Each record below must be reproduced exactly as it reads, with its images omitted.

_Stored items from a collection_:
= = = =
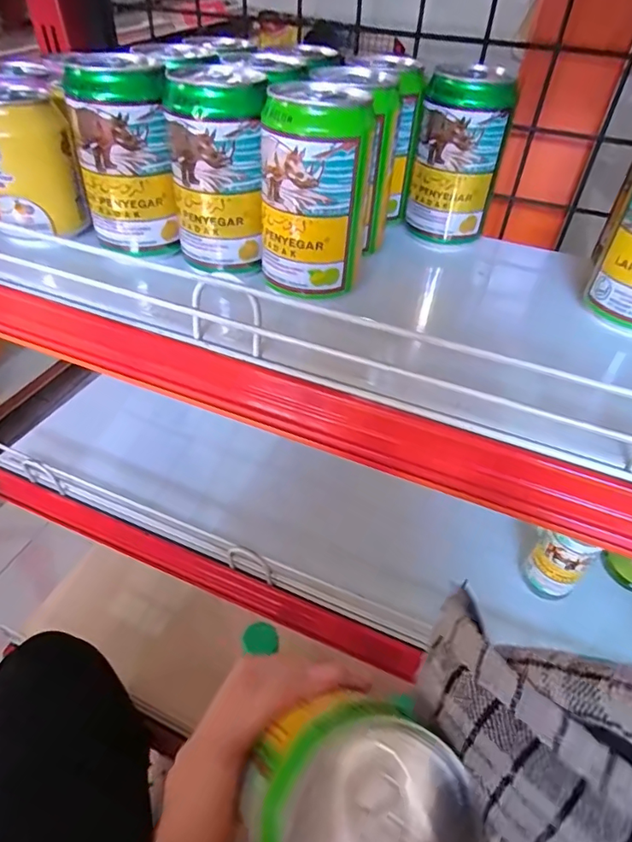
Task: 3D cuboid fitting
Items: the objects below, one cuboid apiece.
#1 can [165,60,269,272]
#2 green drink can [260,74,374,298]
[{"bbox_3d":[-0.062,-0.160,0.324,0.060,0.104,0.058,-3,45,-6],"label":"can"},{"bbox_3d":[-0.002,-0.137,0.305,0.061,0.105,0.055,7,45,5],"label":"green drink can"}]

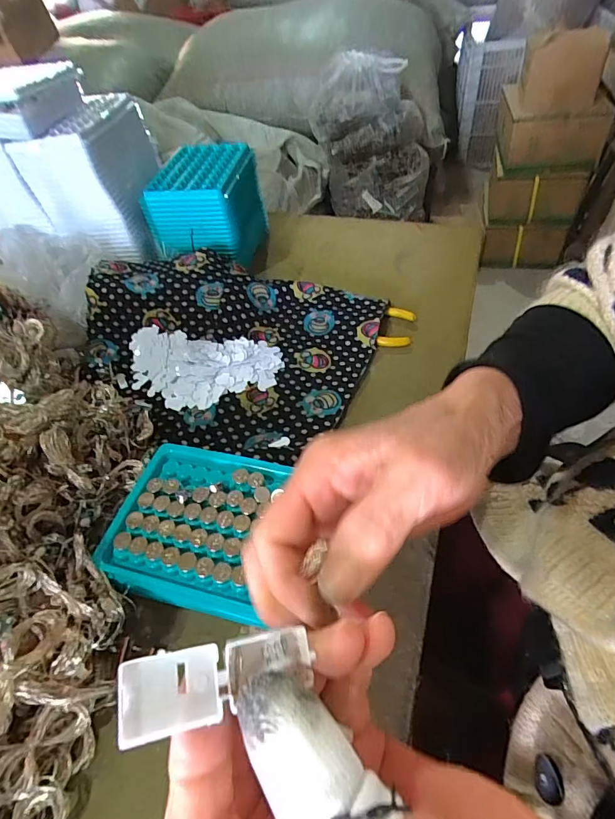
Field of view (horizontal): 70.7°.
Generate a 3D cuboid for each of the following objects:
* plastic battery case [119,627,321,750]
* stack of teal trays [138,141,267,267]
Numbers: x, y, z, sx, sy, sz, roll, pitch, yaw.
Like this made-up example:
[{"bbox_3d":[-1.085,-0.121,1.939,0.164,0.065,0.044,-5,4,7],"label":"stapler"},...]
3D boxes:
[{"bbox_3d":[-0.025,0.077,0.126,0.054,0.009,0.018,-8,47,-23],"label":"plastic battery case"},{"bbox_3d":[-0.111,-0.233,0.502,0.106,0.095,0.132,1,50,7],"label":"stack of teal trays"}]

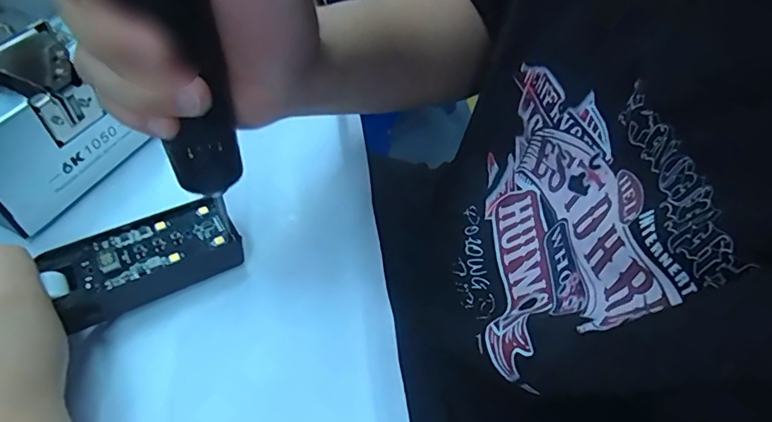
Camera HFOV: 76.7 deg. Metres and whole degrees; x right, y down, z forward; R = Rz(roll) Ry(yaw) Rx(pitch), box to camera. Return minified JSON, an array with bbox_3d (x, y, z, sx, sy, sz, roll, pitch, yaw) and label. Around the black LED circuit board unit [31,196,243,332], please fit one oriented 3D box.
[{"bbox_3d":[-0.135,0.027,0.282,0.095,0.022,0.048,-27,58,-20],"label":"black LED circuit board unit"}]

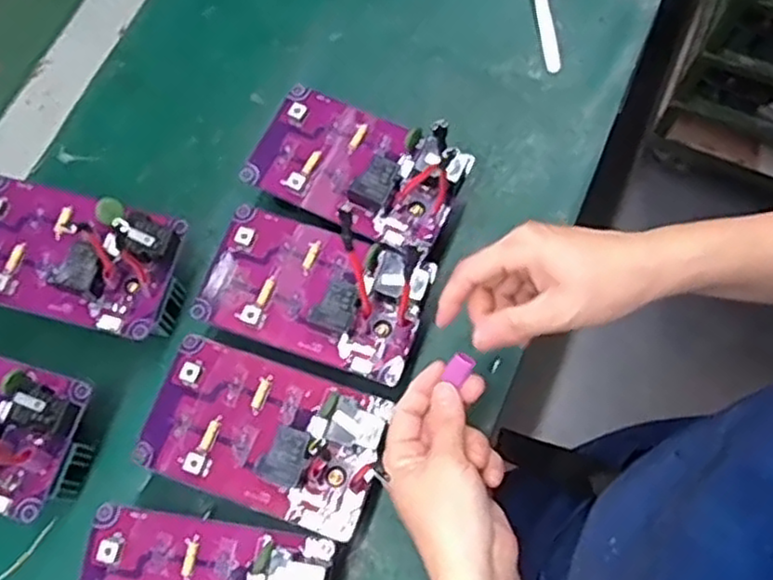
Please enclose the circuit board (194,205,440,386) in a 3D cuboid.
[{"bbox_3d":[-0.044,-0.007,0.450,0.138,0.034,0.092,19,72,7],"label":"circuit board"}]

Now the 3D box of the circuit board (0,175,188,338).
[{"bbox_3d":[-0.207,-0.017,0.478,0.141,0.070,0.086,14,72,6],"label":"circuit board"}]

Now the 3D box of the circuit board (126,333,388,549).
[{"bbox_3d":[-0.072,0.083,0.415,0.142,0.020,0.083,18,72,7],"label":"circuit board"}]

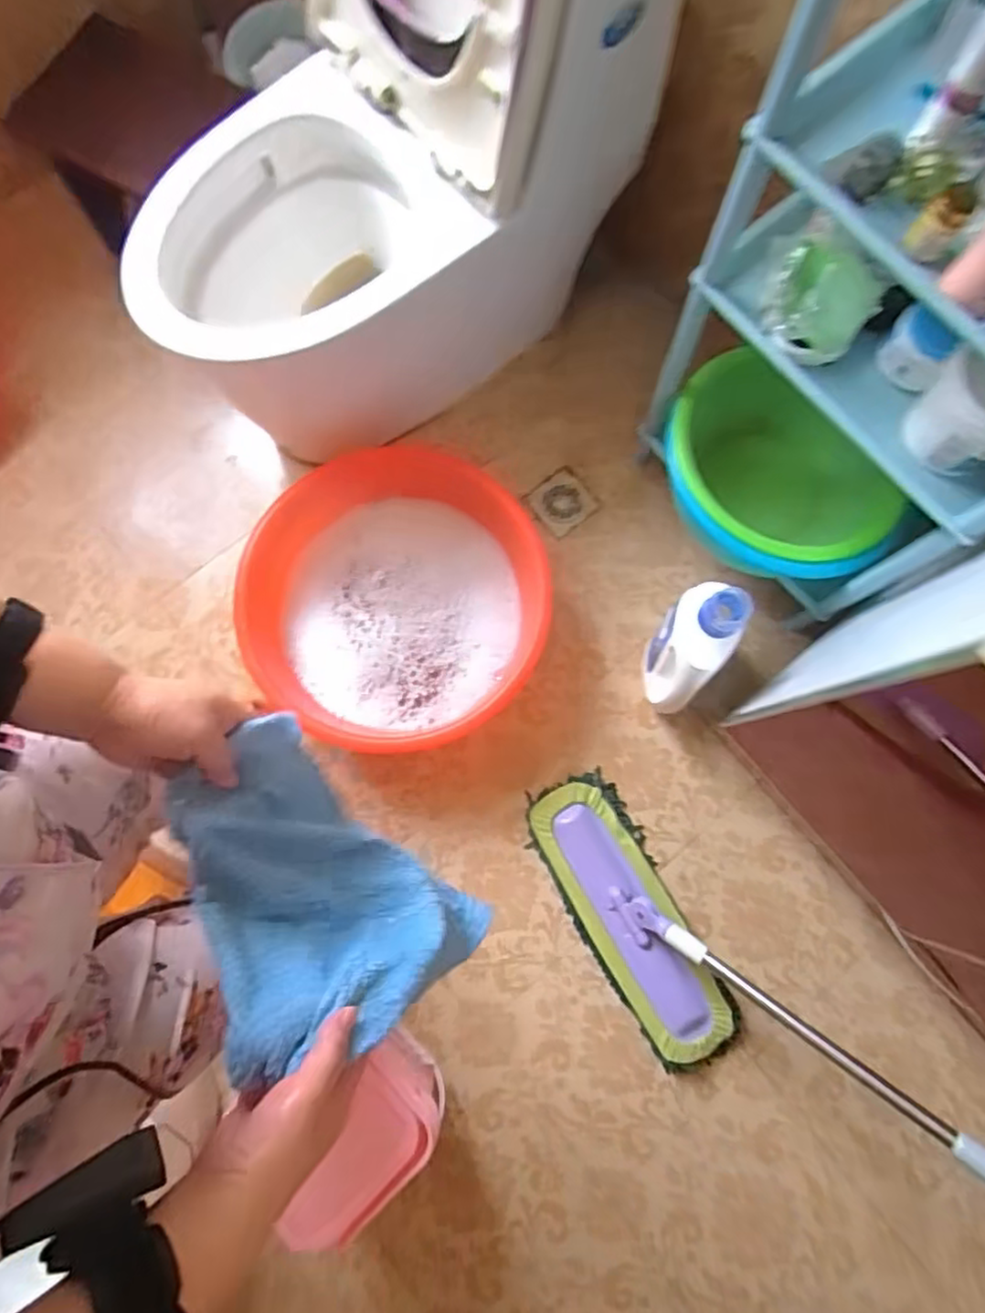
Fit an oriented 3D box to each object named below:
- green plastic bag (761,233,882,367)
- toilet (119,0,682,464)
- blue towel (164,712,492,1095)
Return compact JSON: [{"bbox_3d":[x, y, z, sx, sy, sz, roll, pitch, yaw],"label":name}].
[{"bbox_3d":[0.379,-0.409,0.802,0.115,0.057,0.119,36,82,7],"label":"green plastic bag"},{"bbox_3d":[-0.178,-0.710,0.908,0.731,0.736,0.455,-40,82,-6],"label":"toilet"},{"bbox_3d":[-0.131,0.182,0.521,0.144,0.184,0.221,-44,82,-9],"label":"blue towel"}]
= = = =
_Response area_:
Task: 3D cuboid fitting
Items: the objects below, one cuboid apiece.
#1 can [165,60,269,272]
#2 green drink can [260,74,374,298]
[{"bbox_3d":[-0.062,-0.160,0.324,0.060,0.104,0.058,-3,45,-6],"label":"can"},{"bbox_3d":[-0.002,-0.137,0.305,0.061,0.105,0.055,7,45,5],"label":"green drink can"}]

Field of view (horizontal): 70.7°.
Generate a 3D cuboid for each of the following objects:
* plastic battery case [119,627,321,750]
* stack of teal trays [138,141,267,267]
Numbers: x, y, z, sx, sy, sz, roll, pitch, yaw.
Like this made-up example:
[{"bbox_3d":[-1.085,-0.121,1.939,0.164,0.065,0.044,-5,4,7],"label":"stapler"},...]
3D boxes:
[{"bbox_3d":[-0.025,0.077,0.126,0.054,0.009,0.018,-8,47,-23],"label":"plastic battery case"},{"bbox_3d":[-0.111,-0.233,0.502,0.106,0.095,0.132,1,50,7],"label":"stack of teal trays"}]

Camera HFOV: 76.7 deg. Metres and whole degrees; x right, y down, z forward; R = Rz(roll) Ry(yaw) Rx(pitch), box to camera. Return minified JSON, an array with bbox_3d (x, y, z, sx, sy, sz, roll, pitch, yaw) and label. Around the black LED circuit board unit [31,196,243,332], please fit one oriented 3D box.
[{"bbox_3d":[-0.135,0.027,0.282,0.095,0.022,0.048,-27,58,-20],"label":"black LED circuit board unit"}]

Please enclose the circuit board (194,205,440,386) in a 3D cuboid.
[{"bbox_3d":[-0.044,-0.007,0.450,0.138,0.034,0.092,19,72,7],"label":"circuit board"}]

Now the 3D box of the circuit board (0,175,188,338).
[{"bbox_3d":[-0.207,-0.017,0.478,0.141,0.070,0.086,14,72,6],"label":"circuit board"}]

Now the 3D box of the circuit board (126,333,388,549).
[{"bbox_3d":[-0.072,0.083,0.415,0.142,0.020,0.083,18,72,7],"label":"circuit board"}]

Fit an oriented 3D box to each object named below:
- green plastic bag (761,233,882,367)
- toilet (119,0,682,464)
- blue towel (164,712,492,1095)
Return compact JSON: [{"bbox_3d":[x, y, z, sx, sy, sz, roll, pitch, yaw],"label":name}].
[{"bbox_3d":[0.379,-0.409,0.802,0.115,0.057,0.119,36,82,7],"label":"green plastic bag"},{"bbox_3d":[-0.178,-0.710,0.908,0.731,0.736,0.455,-40,82,-6],"label":"toilet"},{"bbox_3d":[-0.131,0.182,0.521,0.144,0.184,0.221,-44,82,-9],"label":"blue towel"}]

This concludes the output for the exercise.